§ **JOB ITEM A**: Copy out the full text about summer evenings in the Ohio Valley word for word.

June 13, 2011

  • Hello my friends on this Sunday and start of the new week.  Without my book to work on, I am just taking in some of the world, and today I was marveling at all that was beautiful in the Ohio Valley even after the heat wave.  We used to walk in the shade and the showdows of summer evenings during all of our youth, and it was such a joy.  I was raising children then and did not see a lot of things, like how the shawdows play with the flowers at the end of the day and cast shawdows upon the grass, and as we came home these years later;  I just wanted to get out of the car and to be part of it. 

    During late summer; Flowers seem to loose their splendid colors, but right now there are purples, blues, and whites and still some lilacs.  I must have been breathing down his neck when Walt Whitman wrote; “When Lilacs Last In The Door Yard Bloomed;” and I believe that sometimes when know where our breath was falling in now what seems like impossible years ago.  Late evening, and a new generation of children have gone in, and soon it will be time to leave all of this for the stucco and cement of San Francisco, a world deprived of green until one gets out into the parks where there is life again, but no homes to walk off the grass to go in for supper then to run back out and catch each other playing tag just once more. 

    I must write about the green world while I can, for the golden of California, loved by natives is not my color;  However, that mountains appear purple in the west and from afar, and that Mendocino and Fort Bragg appers to be jewel boxes when the fog is not in;  I find redemtiion of a kind there for lacking the texture of our Back East.  It is this way;  When you get to be older;  You think that you belong somewhere, but when you travel back and forth; The sense of belonging seems somehow disturbed.  It has been that way for us for several years since we cast our lines on two shores going back and forth..

§ **JOB ITEM B**: In the rows, from the first line through the line containing "Tượng Phật Di Lặc.", replace "mp4" with "mkv" and give that stretch back with nothing else altered.

(Rows contained in a dataset)
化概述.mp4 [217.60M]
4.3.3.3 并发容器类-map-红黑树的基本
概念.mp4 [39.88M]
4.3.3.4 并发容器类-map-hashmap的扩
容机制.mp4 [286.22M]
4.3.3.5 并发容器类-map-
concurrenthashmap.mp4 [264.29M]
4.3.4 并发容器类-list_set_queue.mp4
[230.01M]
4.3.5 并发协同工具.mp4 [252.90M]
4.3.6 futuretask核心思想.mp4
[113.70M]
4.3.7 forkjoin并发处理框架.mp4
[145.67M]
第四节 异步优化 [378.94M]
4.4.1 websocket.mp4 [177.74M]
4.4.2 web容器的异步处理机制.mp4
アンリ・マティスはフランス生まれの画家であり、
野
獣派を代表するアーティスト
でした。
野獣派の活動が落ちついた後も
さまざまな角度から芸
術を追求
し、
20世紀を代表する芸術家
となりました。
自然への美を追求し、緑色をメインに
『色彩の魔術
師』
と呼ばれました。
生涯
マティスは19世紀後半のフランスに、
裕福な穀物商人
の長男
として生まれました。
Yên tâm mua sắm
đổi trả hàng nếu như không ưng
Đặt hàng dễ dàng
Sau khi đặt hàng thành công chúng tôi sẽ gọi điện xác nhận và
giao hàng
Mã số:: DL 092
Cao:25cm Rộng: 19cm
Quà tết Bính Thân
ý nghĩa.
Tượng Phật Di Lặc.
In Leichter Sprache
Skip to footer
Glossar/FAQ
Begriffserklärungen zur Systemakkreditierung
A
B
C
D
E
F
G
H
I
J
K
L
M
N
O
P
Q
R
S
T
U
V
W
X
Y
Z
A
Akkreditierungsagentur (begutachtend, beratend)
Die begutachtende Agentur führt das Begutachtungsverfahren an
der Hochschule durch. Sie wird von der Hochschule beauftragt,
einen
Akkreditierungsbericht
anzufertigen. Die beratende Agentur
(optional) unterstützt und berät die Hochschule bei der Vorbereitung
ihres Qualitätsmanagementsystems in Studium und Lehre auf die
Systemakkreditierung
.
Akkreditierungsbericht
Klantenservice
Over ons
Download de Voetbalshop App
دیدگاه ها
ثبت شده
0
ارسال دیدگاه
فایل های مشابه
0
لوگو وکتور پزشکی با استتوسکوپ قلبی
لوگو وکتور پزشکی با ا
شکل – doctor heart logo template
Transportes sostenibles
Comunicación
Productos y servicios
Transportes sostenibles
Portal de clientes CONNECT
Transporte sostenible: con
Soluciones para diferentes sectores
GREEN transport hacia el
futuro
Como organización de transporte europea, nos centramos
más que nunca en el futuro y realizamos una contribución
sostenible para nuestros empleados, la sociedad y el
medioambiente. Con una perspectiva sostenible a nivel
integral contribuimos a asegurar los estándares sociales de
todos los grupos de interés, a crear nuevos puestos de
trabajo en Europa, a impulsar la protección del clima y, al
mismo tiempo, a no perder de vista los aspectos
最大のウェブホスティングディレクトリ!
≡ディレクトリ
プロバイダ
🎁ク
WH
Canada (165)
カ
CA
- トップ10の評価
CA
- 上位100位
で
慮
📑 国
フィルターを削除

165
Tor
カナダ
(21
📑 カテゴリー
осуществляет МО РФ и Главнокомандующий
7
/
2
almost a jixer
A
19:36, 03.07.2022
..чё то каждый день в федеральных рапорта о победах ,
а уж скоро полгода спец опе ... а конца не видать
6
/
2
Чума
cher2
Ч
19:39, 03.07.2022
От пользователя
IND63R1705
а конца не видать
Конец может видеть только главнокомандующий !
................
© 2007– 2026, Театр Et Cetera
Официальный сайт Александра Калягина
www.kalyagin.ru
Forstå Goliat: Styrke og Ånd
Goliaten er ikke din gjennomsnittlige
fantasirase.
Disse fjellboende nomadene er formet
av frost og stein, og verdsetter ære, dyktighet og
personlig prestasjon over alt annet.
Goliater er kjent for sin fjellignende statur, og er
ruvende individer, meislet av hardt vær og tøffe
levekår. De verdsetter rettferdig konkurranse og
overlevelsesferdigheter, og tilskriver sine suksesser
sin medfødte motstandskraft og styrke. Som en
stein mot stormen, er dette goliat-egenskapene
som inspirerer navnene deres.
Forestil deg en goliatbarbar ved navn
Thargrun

§ **TASK RESULT A**:
June 13, 2011

  • Hello my friends on this Sunday and start of the new week.  Without my book to work on, I am just taking in some of the world, and today I was marveling at all that was beautiful in the Ohio Valley even after the heat wave.  We used to walk in the shade and the showdows of summer evenings during all of our youth, and it was such a joy.  I was raising children then and did not see a lot of things, like how the shawdows play with the flowers at the end of the day and cast shawdows upon the grass, and as we came home these years later;  I just wanted to get out of the car and to be part of it. 

    During late summer; Flowers seem to loose their splendid colors, but right now there are purples, blues, and whites and still some lilacs.  I must have been breathing down his neck when Walt Whitman wrote; “When Lilacs Last In The Door Yard Bloomed;” and I believe that sometimes when know where our breath was falling in now what seems like impossible years ago.  Late evening, and a new generation of children have gone in, and soon it will be time to leave all of this for the stucco and cement of San Francisco, a world deprived of green until one gets out into the parks where there is life again, but no homes to walk off the grass to go in for supper then to run back out and catch each other playing tag just once more. 

    I must write about the green world while I can, for the golden of California, loved by natives is not my color;  However, that mountains appear purple in the west and from afar, and that Mendocino and Fort Bragg appers to be jewel boxes when the fog is not in;  I find redemtiion of a kind there for lacking the texture of our Back East.  It is this way;  When you get to be older;  You think that you belong somewhere, but when you travel back and forth; The sense of belonging seems somehow disturbed.  It has been that way for us for several years since we cast our lines on two shores going back and forth..

§ **TASK RESULT B**:
化概述.mkv [217.60M]
4.3.3.3 并发容器类-map-红黑树的基本
概念.mkv [39.88M]
4.3.3.4 并发容器类-map-hashmap的扩
容机制.mkv [286.22M]
4.3.3.5 并发容器类-map-
concurrenthashmap.mkv [264.29M]
4.3.4 并发容器类-list_set_queue.mkv
[230.01M]
4.3.5 并发协同工具.mkv [252.90M]
4.3.6 futuretask核心思想.mkv
[113.70M]
4.3.7 forkjoin并发处理框架.mkv
[145.67M]
第四节 异步优化 [378.94M]
4.4.1 websocket.mkv [177.74M]
4.4.2 web容器的异步处理机制.mkv
アンリ・マティスはフランス生まれの画家であり、
野
獣派を代表するアーティスト
でした。
野獣派の活動が落ちついた後も
さまざまな角度から芸
術を追求
し、
20世紀を代表する芸術家
となりました。
自然への美を追求し、緑色をメインに
『色彩の魔術
師』
と呼ばれました。
生涯
マティスは19世紀後半のフランスに、
裕福な穀物商人
の長男
として生まれました。
Yên tâm mua sắm
đổi trả hàng nếu như không ưng
Đặt hàng dễ dàng
Sau khi đặt hàng thành công chúng tôi sẽ gọi điện xác nhận và
giao hàng
Mã số:: DL 092
Cao:25cm Rộng: 19cm
Quà tết Bính Thân
ý nghĩa.
Tượng Phật Di Lặc.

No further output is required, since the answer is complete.